A guest editorial Raskin wrote for a magazine--not sent out as being possibly too proprietary.

M 23.0 JANUARY 1980 OVERALL SUMMARY*

A summary of the present status of the design and the project. This supercedes all previous reports and summaries.

M 24.1 PASCAL MACINTOSH FONT GENERATOR

The program that generates the proportional font that will probably be used on Macintosh.

M 25.1 THE COMPLETELY DISTRIBUTED COMMUNICATIONS NETWORK

M 28.0 MACINTOSH STARTUP

Suggestion for cassette startup program as alternative to normal ROM startup, to provide for turnkey applications.

M 29.0 OCTOBER 1980 PRELIMINARY SOFTWARE PLAN

Sketch of software development scheme for Macintosh, using Bud Tribble's talents.

M 30.0 JULY 1980 PROGRESS REPORT

Summary of Macintosh's history, current concept and design, and marketing considerations.

M 31.0 INITIAL SOFTWARE DEVELOPMENT PLAN

More detailed, short-term goals for software development and bootstrapping, as seen by Bud Tribble, 1 October 1980.

M 32.4 THE MACINTOSH EDITOR

Design of the editor, as of 6 September 1980.

M 32B.0 CONTROL-CODE SUMMARY FOR MACINTOSH EDITOR

A list of the control codes and their tasks, as described in the previous document.

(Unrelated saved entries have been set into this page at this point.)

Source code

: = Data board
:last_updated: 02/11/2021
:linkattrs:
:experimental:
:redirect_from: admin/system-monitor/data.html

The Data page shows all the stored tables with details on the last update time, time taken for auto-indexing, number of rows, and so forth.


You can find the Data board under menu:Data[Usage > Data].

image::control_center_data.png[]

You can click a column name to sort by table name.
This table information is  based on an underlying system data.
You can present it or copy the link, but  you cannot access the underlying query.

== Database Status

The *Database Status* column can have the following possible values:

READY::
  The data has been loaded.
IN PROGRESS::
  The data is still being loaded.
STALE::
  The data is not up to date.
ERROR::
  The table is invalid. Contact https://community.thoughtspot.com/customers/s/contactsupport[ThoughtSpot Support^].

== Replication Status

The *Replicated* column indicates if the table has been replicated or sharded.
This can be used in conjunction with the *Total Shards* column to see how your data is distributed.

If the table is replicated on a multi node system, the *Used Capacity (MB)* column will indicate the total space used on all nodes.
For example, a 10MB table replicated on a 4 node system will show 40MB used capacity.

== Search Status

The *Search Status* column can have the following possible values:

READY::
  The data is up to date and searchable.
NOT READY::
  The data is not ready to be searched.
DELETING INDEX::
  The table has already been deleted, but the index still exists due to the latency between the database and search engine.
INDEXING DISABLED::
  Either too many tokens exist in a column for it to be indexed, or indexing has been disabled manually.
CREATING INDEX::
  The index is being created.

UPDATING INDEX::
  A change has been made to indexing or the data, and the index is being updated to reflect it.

M 33.6 NUMBERS WITH SOFT EDGES

A discussion of the numerical human interface for the Macintosh Project. Jef Raskin, 19 July 1980.

M 34.0 MACINTOSH DEBUG USER'S GUIDE

Explanation and instructions needed for using DEBUG, Bud Tribble's program for debugging Macintosh. 8 October 1980.

M 35.0 ADEBUG

A Macintosh debugging program (DEBUG) written by Bud Tribble, 2 October 1980. Pascal.

M 36.0 MOVE

A block memory move routine, written by Burrell Smith, 15 May 80. Transmits data between Apple II and Macintosh. Used in DEBUG. 6502 assembly language.

M 37.0 MDEBUG

Initiation routine for use with DEBUG. Bud Tribble, 2 October 80. 6502 assembly language.

M 38.5 SPECIFICATIONS OF HUMAN FACTORS TESTING MODEL FOR THE MACINTOSH EDITOR

Details cursor-positioning mechanisms for use in the Editor, in the form of a specification from which a program could be developed for testing the mechanisms.

M 39.0 PROJECT REPORT - 14 MAY 1980

Hardware, software, and other progress reports and ideas.

M 40.0 STATUS OF MACINTOSH HARDWARE - 4 APRIL 1980

Summary of Burrell Smith's hardware plans and designs.

M 41.2 THE FLAVOR OF THE MACINTOSH APPLE - AN INTERIM REPORT - 10 APRIL 80

Current concepts of what the Macintosh computer is.

M 42A.0 A POINTING BASED COMPUTER SYSTEM FOR NAIVE USERS

M 42B.0

Design for a compact operating system for drawing, text-editing, file manipulating, calculating, and programming.

M 44.0 SIX-MONTH PLAN FOR MACINTOSH - 16 September 1980

Summary of current Macintosh concepts and goals.